● **EXERCISE DESCRIPTION**:
Each record that follows should be repeated exactly, with no pictures carried over.
(MATERIAL SUPPLIED)
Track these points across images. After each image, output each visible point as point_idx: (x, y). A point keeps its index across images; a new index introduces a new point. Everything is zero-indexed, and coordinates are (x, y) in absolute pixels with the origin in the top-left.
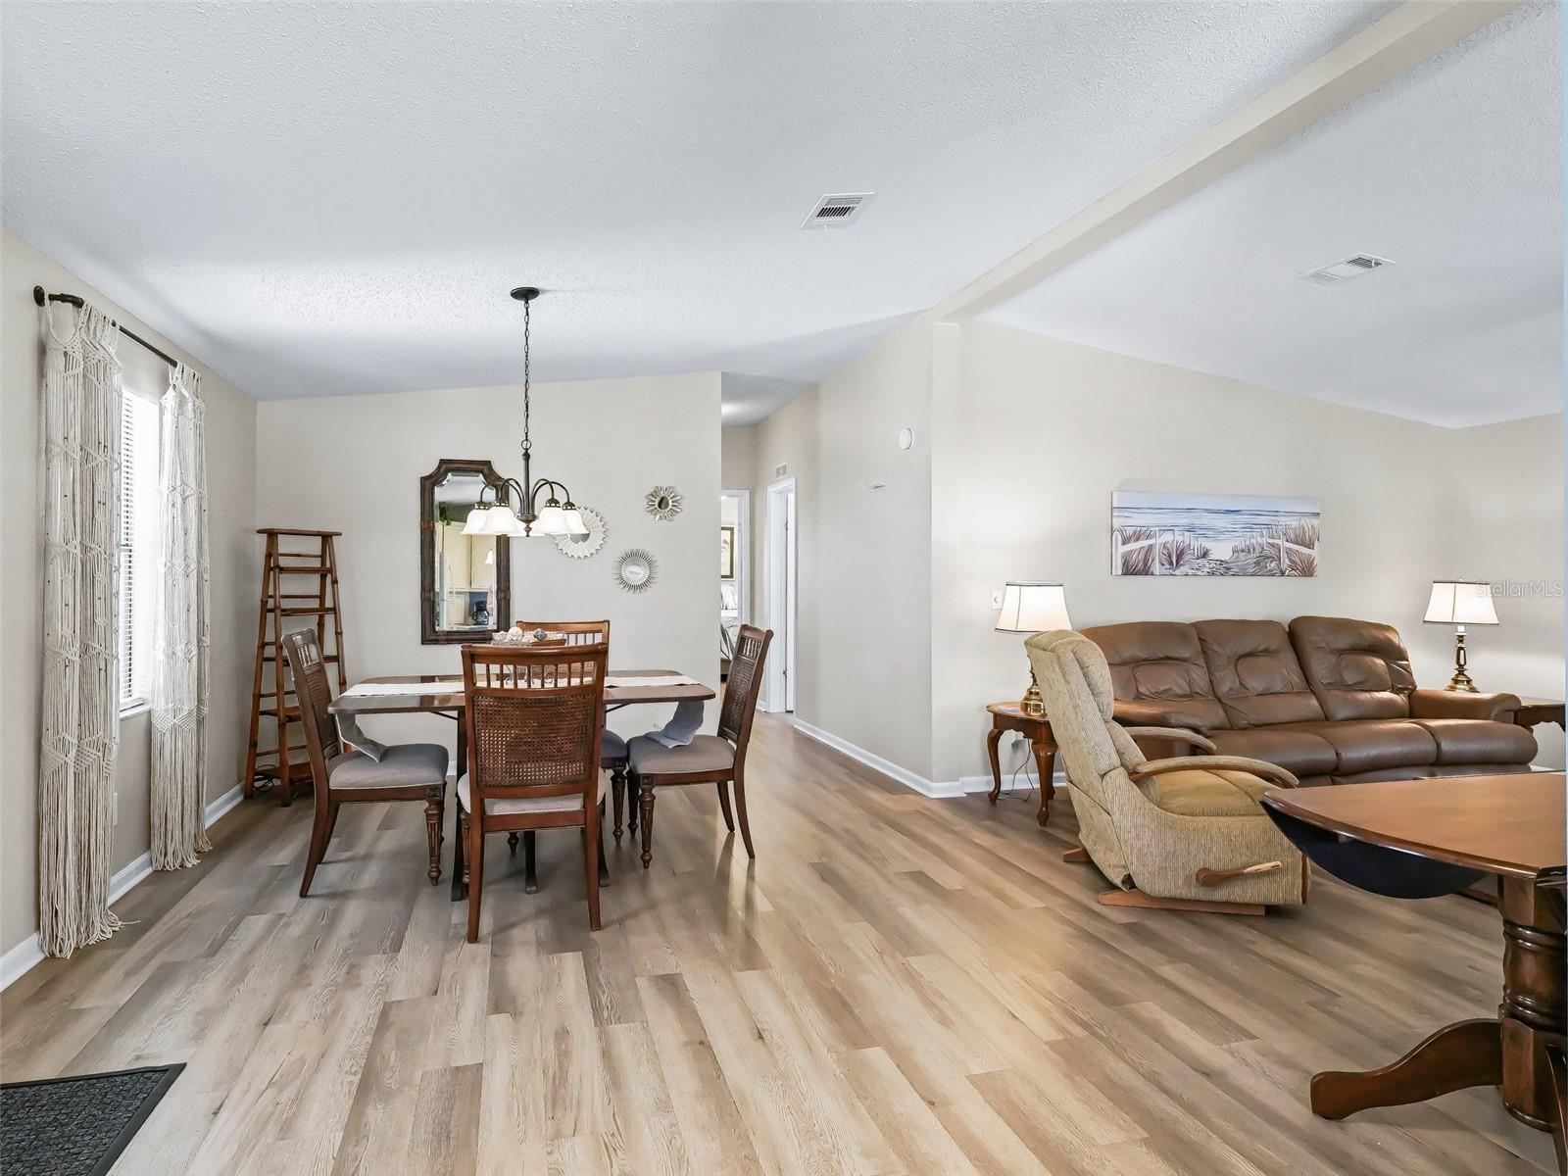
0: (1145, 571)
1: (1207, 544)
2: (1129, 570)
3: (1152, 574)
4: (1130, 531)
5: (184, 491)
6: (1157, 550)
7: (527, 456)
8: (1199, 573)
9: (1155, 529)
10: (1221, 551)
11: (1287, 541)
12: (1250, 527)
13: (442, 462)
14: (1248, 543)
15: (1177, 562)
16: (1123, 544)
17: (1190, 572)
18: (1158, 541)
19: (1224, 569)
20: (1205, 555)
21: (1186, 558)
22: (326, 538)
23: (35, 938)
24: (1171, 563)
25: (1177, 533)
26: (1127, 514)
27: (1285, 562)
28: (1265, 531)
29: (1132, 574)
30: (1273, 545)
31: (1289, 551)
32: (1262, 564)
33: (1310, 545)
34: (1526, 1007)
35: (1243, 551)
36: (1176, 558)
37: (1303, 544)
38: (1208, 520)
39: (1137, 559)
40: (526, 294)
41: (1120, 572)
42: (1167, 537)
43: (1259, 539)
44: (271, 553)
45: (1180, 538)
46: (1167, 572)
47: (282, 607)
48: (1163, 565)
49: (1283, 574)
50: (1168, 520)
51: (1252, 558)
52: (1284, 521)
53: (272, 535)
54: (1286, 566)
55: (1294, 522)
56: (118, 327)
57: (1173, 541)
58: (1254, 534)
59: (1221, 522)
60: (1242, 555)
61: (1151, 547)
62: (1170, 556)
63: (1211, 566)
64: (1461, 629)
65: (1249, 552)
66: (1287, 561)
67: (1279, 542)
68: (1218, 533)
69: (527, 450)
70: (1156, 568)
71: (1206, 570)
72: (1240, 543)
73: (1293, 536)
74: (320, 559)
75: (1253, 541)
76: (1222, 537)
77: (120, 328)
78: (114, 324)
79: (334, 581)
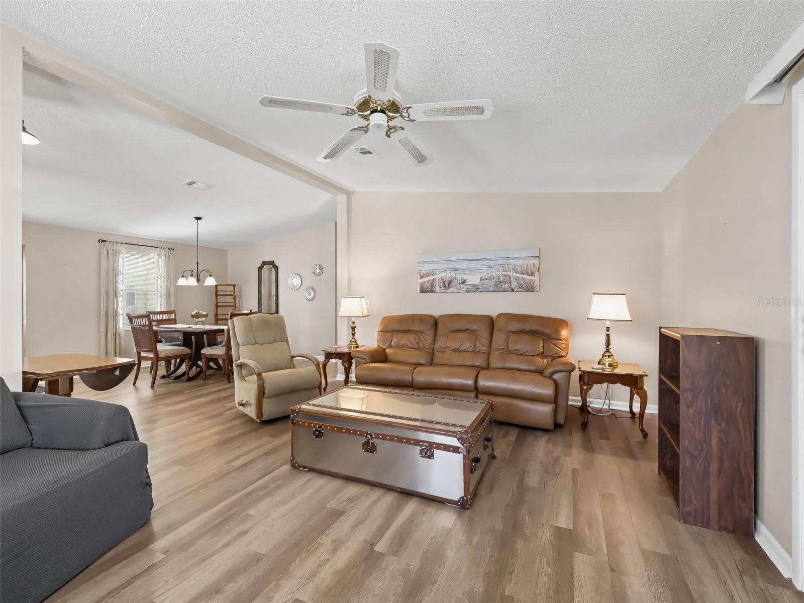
0: (432, 291)
1: (465, 277)
2: (423, 291)
3: (435, 292)
4: (424, 272)
6: (438, 281)
7: (197, 263)
8: (460, 291)
9: (436, 271)
10: (473, 279)
11: (516, 273)
12: (489, 267)
13: (263, 262)
14: (490, 275)
15: (449, 286)
16: (421, 278)
17: (456, 291)
18: (438, 277)
19: (475, 289)
20: (464, 282)
21: (453, 284)
22: (234, 286)
24: (445, 287)
25: (448, 272)
26: (422, 265)
27: (514, 284)
28: (500, 269)
29: (425, 292)
30: (506, 276)
31: (516, 279)
32: (500, 286)
33: (532, 274)
35: (487, 279)
36: (448, 284)
37: (527, 274)
38: (465, 265)
39: (427, 286)
41: (419, 292)
42: (443, 275)
43: (497, 273)
44: (217, 291)
45: (450, 275)
46: (443, 291)
47: (218, 305)
48: (441, 287)
49: (513, 291)
50: (443, 266)
51: (493, 282)
52: (512, 262)
53: (217, 286)
54: (515, 286)
55: (520, 263)
57: (446, 276)
58: (494, 270)
59: (472, 265)
60: (486, 282)
61: (434, 279)
62: (444, 283)
63: (468, 287)
64: (608, 323)
65: (491, 279)
66: (516, 283)
67: (511, 274)
68: (471, 271)
70: (437, 289)
71: (464, 290)
72: (485, 275)
73: (519, 270)
74: (233, 292)
75: (493, 274)
76: (474, 272)
77: (125, 243)
78: (122, 243)
79: (234, 298)
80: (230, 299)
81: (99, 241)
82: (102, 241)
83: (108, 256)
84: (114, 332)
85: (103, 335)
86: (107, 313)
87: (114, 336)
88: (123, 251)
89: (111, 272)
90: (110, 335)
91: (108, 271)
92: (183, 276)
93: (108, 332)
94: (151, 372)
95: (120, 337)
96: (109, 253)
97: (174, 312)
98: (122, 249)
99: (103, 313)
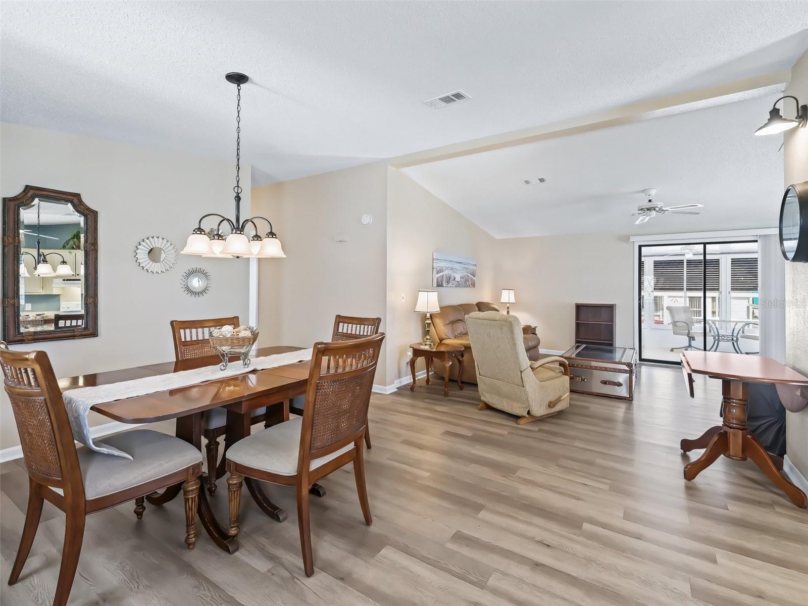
1: (455, 275)
3: (443, 287)
4: (438, 269)
6: (445, 276)
8: (453, 286)
9: (444, 268)
10: (458, 278)
12: (463, 269)
13: (28, 187)
15: (449, 282)
16: (437, 274)
18: (444, 273)
19: (459, 285)
20: (454, 279)
21: (451, 280)
25: (448, 270)
26: (437, 262)
30: (467, 276)
31: (470, 278)
32: (466, 283)
33: (474, 276)
34: (733, 424)
38: (454, 265)
39: (440, 280)
40: (238, 79)
41: (436, 286)
43: (465, 273)
46: (447, 286)
48: (446, 283)
49: (470, 286)
50: (446, 265)
52: (469, 267)
54: (470, 283)
57: (448, 273)
59: (457, 266)
60: (462, 279)
62: (447, 279)
63: (456, 284)
68: (456, 271)
72: (461, 275)
73: (471, 273)
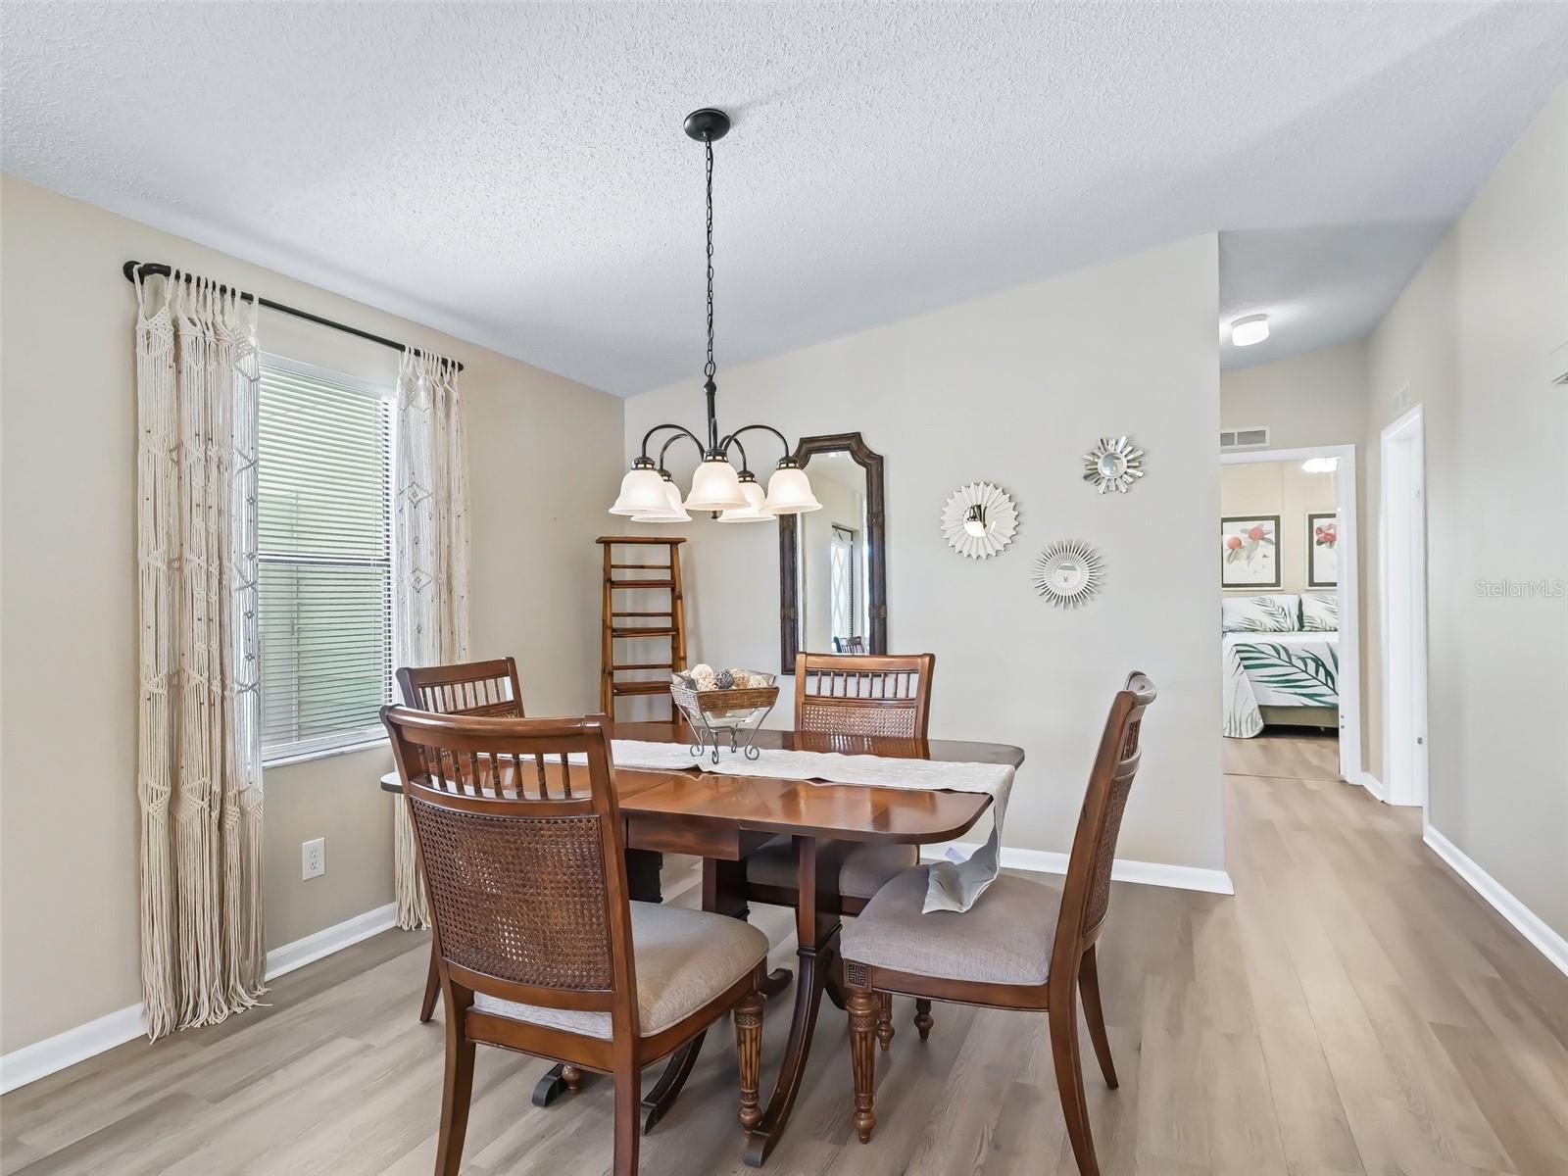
(End MATERIAL SUPPLIED)
● **YOUR RESPONSE**:
Track these points across images. After each image, output each visible point as point_idx: (x, y). A point keeps its index across images; a new index introduces a new point. Everything is zero-indexed, and coordinates are (x, y) in absolute pixels with the origin in the top-left.
0: (1145, 571)
1: (1207, 544)
2: (1129, 570)
3: (1152, 574)
4: (1130, 531)
5: (184, 491)
6: (1157, 550)
7: (527, 456)
8: (1199, 573)
9: (1155, 529)
10: (1221, 551)
11: (1287, 541)
12: (1250, 527)
13: (442, 462)
14: (1248, 543)
15: (1177, 562)
16: (1123, 544)
17: (1190, 572)
18: (1158, 541)
19: (1224, 569)
20: (1205, 555)
21: (1186, 558)
22: (326, 538)
23: (35, 938)
24: (1171, 563)
25: (1177, 533)
26: (1127, 514)
27: (1285, 562)
28: (1265, 531)
29: (1132, 574)
30: (1273, 545)
31: (1289, 551)
32: (1262, 564)
33: (1310, 545)
34: (1526, 1007)
35: (1243, 551)
36: (1176, 558)
37: (1303, 544)
38: (1208, 520)
39: (1137, 559)
40: (526, 294)
41: (1120, 572)
42: (1167, 537)
43: (1259, 539)
44: (271, 553)
45: (1180, 538)
46: (1167, 572)
47: (282, 607)
48: (1163, 565)
49: (1283, 574)
50: (1168, 520)
51: (1252, 558)
52: (1284, 521)
53: (272, 535)
54: (1286, 566)
55: (1294, 522)
56: (118, 327)
57: (1173, 541)
58: (1254, 534)
59: (1221, 522)
60: (1242, 555)
61: (1151, 547)
62: (1170, 556)
63: (1211, 566)
64: (1461, 629)
65: (1249, 552)
66: (1287, 561)
67: (1279, 542)
68: (1218, 533)
69: (527, 450)
70: (1156, 568)
71: (1206, 570)
72: (1240, 543)
73: (1293, 536)
74: (320, 559)
75: (1253, 541)
76: (1222, 537)
77: (120, 328)
78: (114, 324)
79: (334, 581)
0: (432, 291)
1: (465, 277)
2: (423, 291)
3: (435, 292)
4: (424, 272)
6: (438, 281)
7: (197, 263)
8: (460, 291)
9: (436, 271)
10: (473, 279)
11: (516, 273)
12: (489, 267)
13: (263, 262)
14: (490, 275)
15: (449, 286)
16: (421, 278)
17: (456, 291)
18: (438, 277)
19: (475, 289)
20: (464, 282)
21: (453, 284)
22: (234, 286)
24: (445, 287)
25: (448, 272)
26: (422, 265)
27: (514, 284)
28: (500, 269)
29: (425, 292)
30: (506, 276)
31: (516, 279)
32: (500, 286)
33: (532, 274)
35: (487, 279)
36: (448, 284)
37: (527, 274)
38: (465, 265)
39: (427, 286)
41: (419, 292)
42: (443, 275)
43: (497, 273)
44: (217, 291)
45: (450, 275)
46: (443, 291)
47: (218, 305)
48: (441, 287)
49: (513, 291)
50: (443, 266)
51: (493, 282)
52: (512, 262)
53: (217, 286)
54: (515, 286)
55: (520, 263)
57: (446, 276)
58: (494, 270)
59: (472, 265)
60: (486, 282)
61: (434, 279)
62: (444, 283)
63: (468, 287)
64: (608, 323)
65: (491, 279)
66: (516, 283)
67: (511, 274)
68: (471, 271)
70: (437, 289)
71: (464, 290)
72: (485, 275)
73: (519, 270)
74: (233, 292)
75: (493, 274)
76: (474, 272)
77: (125, 243)
78: (122, 243)
79: (234, 298)
80: (230, 299)
81: (99, 241)
82: (102, 241)
83: (108, 256)
84: (114, 332)
85: (103, 335)
86: (107, 313)
87: (114, 336)
88: (123, 251)
89: (111, 272)
90: (110, 335)
91: (108, 271)
92: (183, 276)
93: (108, 332)
94: (151, 372)
95: (120, 337)
96: (109, 253)
97: (174, 312)
98: (122, 249)
99: (103, 313)
1: (455, 275)
3: (443, 287)
4: (438, 269)
6: (445, 276)
8: (453, 286)
9: (444, 268)
10: (458, 278)
12: (463, 269)
13: (28, 187)
15: (449, 282)
16: (437, 274)
18: (444, 273)
19: (459, 285)
20: (454, 279)
21: (451, 280)
25: (448, 270)
26: (437, 262)
30: (467, 276)
31: (470, 278)
32: (466, 283)
33: (474, 276)
34: (733, 424)
38: (454, 265)
39: (440, 280)
40: (238, 79)
41: (436, 286)
43: (465, 273)
46: (447, 286)
48: (446, 283)
49: (470, 286)
50: (446, 265)
52: (469, 267)
54: (470, 283)
57: (448, 273)
59: (457, 266)
60: (462, 279)
62: (447, 279)
63: (456, 284)
68: (456, 271)
72: (461, 275)
73: (471, 273)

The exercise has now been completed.